References on Odd Cycles (23Feb11)
There is literature on odd cycles and coloring. I have not looked at these yet, and it is quite unclear if it will be worth the effort. But it is at least interesting that the odd-cycle "structure" affects coloring.
- "Structure and Coloring of Graphs with Only Small Odd Cycles," Susan Wang paper
- "Colourings of graphs with two consecutive odd cycle lengths ," link.
JOR Notes after Wed 23 Feb 11 Meeting
We formulated a Hypothesis which we believe is a clean theorem, but we are missing a proof at one point.
- Hypothesis: If a complex (in 2D, but maybe a proof can work also in 3D?) has no odd cycles, then it is 2-colorable. We all firmly believe this, but by the end of the meeting we did not have a clear proof.
- If removal of a set of bricks B from a complex C leaves C \ B (that's C set-minus B) without any odd cycles, and if no two bricks in B are adjacent, then C can be 3-colored using the 3rd color only |B| times (where |B| is the cardinality of B).
- Thus, the number of times the 3rd color needs to be used in a 3-coloring is the same as the minimum number of non-adjacent bricks whose removal breaks all odd cycles.
This is exciting because (a) the Hypothesis above is surely true and we should be able to prove it, (b) the reasoning no longer seems to rely on 2D, and so we seem to be on the verge of establishing a result for 3D (or even arbitrary dimensions).

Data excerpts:
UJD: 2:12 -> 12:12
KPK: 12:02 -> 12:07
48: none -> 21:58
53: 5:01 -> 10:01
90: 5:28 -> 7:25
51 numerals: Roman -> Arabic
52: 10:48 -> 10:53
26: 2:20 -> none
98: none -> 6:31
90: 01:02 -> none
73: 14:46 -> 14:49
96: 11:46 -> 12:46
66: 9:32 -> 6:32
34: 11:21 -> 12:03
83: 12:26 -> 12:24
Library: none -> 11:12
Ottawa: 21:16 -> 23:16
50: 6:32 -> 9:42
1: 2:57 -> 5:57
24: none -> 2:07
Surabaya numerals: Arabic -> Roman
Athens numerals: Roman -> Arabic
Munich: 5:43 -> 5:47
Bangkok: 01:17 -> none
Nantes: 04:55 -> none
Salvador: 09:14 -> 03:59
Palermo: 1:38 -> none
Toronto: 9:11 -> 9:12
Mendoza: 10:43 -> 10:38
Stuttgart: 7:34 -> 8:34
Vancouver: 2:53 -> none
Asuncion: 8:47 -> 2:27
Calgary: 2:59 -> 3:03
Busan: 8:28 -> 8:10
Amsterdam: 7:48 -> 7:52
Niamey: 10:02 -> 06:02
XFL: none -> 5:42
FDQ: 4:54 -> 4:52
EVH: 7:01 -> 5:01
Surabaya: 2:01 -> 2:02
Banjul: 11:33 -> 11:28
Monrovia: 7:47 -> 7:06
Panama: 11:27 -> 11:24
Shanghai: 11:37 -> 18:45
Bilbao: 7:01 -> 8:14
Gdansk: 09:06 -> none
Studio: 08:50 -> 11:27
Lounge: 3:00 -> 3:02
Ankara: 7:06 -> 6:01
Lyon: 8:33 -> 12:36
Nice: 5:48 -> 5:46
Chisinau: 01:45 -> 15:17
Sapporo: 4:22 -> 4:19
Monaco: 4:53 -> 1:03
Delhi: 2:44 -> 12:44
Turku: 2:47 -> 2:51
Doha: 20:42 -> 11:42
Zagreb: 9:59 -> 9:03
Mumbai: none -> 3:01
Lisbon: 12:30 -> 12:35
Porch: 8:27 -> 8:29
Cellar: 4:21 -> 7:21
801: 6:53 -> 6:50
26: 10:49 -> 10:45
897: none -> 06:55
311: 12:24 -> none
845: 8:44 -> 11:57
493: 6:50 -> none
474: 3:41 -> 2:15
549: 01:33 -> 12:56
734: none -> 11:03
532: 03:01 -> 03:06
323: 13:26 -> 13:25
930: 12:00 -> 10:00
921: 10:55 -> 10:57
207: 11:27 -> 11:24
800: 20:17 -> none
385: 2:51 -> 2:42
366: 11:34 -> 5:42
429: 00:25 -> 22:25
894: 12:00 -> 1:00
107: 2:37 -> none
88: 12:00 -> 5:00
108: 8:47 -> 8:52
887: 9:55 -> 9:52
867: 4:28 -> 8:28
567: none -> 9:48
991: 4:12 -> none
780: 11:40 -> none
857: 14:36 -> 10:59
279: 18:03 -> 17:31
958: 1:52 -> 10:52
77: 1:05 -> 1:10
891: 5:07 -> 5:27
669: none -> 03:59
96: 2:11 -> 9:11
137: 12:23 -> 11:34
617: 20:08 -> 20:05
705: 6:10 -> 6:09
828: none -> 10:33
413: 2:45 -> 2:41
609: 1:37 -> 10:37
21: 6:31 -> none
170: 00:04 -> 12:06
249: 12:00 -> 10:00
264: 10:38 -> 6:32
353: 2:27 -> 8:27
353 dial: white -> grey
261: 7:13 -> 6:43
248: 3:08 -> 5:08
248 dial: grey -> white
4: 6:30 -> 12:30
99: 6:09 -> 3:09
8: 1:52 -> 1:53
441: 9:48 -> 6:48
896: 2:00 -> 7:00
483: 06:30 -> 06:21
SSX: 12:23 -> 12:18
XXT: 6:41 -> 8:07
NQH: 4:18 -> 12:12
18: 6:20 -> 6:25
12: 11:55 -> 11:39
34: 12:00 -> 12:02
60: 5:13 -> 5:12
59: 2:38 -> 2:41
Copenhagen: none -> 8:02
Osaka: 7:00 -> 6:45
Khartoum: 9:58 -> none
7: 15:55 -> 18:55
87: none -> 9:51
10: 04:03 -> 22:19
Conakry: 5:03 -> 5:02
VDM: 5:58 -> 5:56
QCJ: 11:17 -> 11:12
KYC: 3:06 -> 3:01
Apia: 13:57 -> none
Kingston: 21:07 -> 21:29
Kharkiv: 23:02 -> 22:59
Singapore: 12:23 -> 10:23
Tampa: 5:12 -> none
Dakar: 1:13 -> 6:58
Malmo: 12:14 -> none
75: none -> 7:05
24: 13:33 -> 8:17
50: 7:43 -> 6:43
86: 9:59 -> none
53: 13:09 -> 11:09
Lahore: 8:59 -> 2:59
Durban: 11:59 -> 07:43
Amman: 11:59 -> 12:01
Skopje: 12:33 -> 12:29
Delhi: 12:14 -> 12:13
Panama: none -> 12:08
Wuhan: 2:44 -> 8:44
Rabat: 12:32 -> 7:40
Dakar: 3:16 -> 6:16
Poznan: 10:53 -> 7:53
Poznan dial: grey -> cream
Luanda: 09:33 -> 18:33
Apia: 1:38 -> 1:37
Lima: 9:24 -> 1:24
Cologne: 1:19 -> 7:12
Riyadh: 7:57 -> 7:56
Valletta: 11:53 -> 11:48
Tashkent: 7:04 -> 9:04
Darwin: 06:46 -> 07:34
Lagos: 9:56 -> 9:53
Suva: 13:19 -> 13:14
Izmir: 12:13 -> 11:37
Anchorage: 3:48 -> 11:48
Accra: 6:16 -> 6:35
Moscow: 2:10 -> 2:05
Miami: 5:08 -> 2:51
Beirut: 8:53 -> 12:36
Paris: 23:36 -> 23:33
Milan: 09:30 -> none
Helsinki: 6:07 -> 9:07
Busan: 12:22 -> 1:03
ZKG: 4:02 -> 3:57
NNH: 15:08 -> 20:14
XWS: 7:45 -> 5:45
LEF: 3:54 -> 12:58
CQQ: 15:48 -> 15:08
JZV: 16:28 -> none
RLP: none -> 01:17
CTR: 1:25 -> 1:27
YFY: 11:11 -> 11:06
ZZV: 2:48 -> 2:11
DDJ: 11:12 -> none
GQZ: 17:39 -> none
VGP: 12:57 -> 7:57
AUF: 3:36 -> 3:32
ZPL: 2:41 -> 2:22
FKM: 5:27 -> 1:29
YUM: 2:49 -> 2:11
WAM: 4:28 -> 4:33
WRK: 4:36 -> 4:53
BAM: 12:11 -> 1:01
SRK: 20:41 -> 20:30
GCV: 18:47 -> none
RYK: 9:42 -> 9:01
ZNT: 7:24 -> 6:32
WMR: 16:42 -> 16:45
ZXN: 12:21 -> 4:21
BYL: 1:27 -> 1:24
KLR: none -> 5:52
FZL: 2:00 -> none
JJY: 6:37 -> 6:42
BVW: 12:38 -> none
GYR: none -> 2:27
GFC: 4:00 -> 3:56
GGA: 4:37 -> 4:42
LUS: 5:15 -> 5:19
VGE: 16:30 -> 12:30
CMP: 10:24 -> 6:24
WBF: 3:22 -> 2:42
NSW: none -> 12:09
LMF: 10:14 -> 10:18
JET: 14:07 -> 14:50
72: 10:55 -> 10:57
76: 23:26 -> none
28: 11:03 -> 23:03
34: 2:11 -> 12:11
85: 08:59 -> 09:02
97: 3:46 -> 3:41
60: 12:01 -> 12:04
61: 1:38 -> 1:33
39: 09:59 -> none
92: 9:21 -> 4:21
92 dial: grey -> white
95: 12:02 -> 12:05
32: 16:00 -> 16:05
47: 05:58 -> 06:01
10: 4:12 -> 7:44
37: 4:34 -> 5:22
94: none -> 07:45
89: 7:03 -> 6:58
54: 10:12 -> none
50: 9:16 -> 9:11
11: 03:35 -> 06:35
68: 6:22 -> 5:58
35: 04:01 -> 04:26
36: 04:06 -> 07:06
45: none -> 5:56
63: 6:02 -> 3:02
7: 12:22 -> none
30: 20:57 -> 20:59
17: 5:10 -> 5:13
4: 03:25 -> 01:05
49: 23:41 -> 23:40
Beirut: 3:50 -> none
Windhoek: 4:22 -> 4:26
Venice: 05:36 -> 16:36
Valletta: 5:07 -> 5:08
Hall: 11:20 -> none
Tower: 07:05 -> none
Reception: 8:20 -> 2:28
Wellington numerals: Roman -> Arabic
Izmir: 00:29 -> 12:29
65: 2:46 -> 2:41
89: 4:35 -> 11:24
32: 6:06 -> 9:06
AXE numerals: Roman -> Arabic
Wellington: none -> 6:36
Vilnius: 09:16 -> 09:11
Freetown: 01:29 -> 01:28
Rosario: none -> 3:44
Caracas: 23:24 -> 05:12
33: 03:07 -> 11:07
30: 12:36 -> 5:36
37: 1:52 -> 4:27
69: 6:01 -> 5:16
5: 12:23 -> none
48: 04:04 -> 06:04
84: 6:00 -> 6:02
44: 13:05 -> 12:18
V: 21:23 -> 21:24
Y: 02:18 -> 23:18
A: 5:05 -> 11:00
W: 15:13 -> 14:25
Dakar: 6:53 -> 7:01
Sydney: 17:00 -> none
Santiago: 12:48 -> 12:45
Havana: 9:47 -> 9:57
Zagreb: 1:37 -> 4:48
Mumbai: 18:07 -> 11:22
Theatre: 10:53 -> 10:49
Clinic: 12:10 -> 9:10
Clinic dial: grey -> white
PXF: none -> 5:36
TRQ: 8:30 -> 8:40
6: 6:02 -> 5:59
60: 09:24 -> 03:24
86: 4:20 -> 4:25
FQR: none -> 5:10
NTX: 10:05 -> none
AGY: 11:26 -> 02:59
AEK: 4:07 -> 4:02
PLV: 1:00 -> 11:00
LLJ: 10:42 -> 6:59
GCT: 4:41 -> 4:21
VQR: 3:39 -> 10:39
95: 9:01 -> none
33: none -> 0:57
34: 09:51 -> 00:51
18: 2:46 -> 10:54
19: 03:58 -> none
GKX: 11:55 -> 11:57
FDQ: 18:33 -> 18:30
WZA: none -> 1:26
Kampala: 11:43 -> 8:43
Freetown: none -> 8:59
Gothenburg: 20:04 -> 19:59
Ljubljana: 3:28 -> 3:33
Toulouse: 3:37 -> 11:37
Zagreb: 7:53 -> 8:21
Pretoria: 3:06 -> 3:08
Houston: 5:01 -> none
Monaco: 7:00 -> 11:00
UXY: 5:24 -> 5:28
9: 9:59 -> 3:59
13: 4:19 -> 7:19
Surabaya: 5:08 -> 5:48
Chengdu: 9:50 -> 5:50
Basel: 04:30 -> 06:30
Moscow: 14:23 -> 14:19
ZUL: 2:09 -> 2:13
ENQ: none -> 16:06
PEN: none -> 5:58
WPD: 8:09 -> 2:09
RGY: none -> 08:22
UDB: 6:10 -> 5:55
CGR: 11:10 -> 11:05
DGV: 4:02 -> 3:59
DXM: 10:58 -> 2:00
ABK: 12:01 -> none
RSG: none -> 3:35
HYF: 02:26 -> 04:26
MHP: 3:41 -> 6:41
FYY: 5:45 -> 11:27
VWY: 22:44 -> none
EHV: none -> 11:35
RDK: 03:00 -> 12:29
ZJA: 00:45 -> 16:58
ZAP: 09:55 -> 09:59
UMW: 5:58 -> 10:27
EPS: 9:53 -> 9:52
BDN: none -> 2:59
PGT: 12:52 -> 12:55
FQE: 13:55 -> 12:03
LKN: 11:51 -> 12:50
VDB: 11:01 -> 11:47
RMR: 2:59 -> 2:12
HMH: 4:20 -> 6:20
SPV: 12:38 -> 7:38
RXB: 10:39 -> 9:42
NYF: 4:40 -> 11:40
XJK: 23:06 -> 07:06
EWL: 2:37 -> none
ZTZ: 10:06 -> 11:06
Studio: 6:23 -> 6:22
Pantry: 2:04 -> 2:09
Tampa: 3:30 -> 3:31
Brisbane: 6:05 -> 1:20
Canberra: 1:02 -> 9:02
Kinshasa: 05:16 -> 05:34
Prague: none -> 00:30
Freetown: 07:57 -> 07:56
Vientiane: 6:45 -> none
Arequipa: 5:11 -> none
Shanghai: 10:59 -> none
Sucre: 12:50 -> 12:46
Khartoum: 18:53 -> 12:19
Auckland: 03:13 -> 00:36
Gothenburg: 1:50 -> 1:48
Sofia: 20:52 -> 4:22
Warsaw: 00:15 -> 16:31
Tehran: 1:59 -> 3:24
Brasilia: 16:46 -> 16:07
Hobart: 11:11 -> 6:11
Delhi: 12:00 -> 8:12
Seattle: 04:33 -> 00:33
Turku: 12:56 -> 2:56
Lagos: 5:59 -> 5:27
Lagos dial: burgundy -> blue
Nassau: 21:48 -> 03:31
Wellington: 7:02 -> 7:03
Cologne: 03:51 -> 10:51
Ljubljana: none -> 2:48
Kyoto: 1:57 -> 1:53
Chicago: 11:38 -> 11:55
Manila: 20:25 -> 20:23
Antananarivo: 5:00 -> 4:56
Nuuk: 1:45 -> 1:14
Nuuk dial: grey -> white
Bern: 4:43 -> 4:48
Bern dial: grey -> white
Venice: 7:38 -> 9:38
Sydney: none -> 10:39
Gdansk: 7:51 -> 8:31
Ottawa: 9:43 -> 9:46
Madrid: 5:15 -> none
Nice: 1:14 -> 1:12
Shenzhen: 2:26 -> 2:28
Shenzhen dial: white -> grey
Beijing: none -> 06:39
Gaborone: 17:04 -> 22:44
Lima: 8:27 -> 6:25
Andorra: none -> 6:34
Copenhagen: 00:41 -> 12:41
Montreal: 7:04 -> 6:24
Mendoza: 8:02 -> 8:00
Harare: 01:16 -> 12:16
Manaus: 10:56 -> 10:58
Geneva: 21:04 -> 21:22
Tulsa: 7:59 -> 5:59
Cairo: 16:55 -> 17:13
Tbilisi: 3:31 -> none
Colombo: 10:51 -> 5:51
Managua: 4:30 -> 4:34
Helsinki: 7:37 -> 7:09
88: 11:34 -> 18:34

*THINGS TO DO*
a. According to the meeting notes on odd cycles, what hypothesis did the group formulate about a complex with no odd cycles?
b. In the meeting notes on odd cycles, reproduce word for word the passage from "JOR Notes after" up to and including "a clear proof.".
This material has no connection to the meeting notes on odd cycles and coloring.

*TASK RESPONSES*
a. If a complex has no odd cycles, then it is 2-colorable.

b.
JOR Notes after Wed 23 Feb 11 Meeting
We formulated a Hypothesis which we believe is a clean theorem, but we are missing a proof at one point.
- Hypothesis: If a complex (in 2D, but maybe a proof can work also in 3D?) has no odd cycles, then it is 2-colorable. We all firmly believe this, but by the end of the meeting we did not have a clear proof.